[Stated goal] Reproduce the stretch of the motherhood passage from "And then I read" through "live in it." word for word.

Because at this moment, I have been taught what it feels like to experience pure, all-encompassing, cry out loud joy.

And for that reason, I will spend the rest of my life basking in gratitude for this very moment.

There is Light

I am not a perfect mother.  I have almost as many failures as I do success.  But all three of my children know that when they need comfort or laughter or love or a soft place to land that they can come to me.  And I look around preschool, and I see many other equally lucky children.  Children who don’t know hunger or violence.  Children who are able to find trust in the world because they learned it from those entrusted to show it to them.

And then I read articles like this.  Read it if you want, but if you want to spare yourself the gory details, it’s just about a little boy (one year old) who was taken from this Earth way too early by the exact people who were supposed to show him how to live in it.

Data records
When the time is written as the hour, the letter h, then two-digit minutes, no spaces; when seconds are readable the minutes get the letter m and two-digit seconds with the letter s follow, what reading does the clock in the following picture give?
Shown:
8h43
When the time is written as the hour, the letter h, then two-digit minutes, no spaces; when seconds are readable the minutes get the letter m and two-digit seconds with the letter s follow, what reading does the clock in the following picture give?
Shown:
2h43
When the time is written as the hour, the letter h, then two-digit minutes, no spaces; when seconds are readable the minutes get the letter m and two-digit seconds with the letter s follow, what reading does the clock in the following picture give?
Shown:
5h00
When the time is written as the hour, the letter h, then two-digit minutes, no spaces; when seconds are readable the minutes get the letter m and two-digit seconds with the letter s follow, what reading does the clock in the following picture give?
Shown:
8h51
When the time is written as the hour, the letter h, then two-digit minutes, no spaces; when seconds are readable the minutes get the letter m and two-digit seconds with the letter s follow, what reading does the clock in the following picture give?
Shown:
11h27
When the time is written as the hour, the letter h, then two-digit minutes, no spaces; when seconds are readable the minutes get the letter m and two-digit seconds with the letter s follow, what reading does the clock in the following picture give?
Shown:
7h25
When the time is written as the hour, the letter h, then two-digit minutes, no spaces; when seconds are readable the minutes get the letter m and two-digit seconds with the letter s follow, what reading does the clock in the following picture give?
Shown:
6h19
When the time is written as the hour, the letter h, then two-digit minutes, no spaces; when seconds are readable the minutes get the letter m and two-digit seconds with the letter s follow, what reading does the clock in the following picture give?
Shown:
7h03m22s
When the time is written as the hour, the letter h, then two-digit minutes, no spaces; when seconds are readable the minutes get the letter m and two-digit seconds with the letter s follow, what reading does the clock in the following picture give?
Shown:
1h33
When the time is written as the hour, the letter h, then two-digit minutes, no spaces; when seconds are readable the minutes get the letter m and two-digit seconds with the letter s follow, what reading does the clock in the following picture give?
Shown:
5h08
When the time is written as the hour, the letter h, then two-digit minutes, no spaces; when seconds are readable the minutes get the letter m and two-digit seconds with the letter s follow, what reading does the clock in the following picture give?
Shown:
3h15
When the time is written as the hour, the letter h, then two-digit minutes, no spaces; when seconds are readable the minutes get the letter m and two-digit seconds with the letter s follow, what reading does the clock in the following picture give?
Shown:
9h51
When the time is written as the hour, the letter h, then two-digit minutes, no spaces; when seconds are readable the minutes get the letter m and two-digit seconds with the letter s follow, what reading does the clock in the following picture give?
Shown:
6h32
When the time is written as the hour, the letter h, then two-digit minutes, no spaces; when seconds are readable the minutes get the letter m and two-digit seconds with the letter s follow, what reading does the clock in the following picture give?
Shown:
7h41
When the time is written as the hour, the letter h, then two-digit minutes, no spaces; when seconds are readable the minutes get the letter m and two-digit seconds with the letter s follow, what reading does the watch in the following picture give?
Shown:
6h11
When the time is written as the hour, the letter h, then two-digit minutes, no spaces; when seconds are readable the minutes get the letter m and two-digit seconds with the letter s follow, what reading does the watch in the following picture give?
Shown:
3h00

[Answer for the task]
And then I read articles like this.  Read it if you want, but if you want to spare yourself the gory details, it’s just about a little boy (one year old) who was taken from this Earth way too early by the exact people who were supposed to show him how to live in it.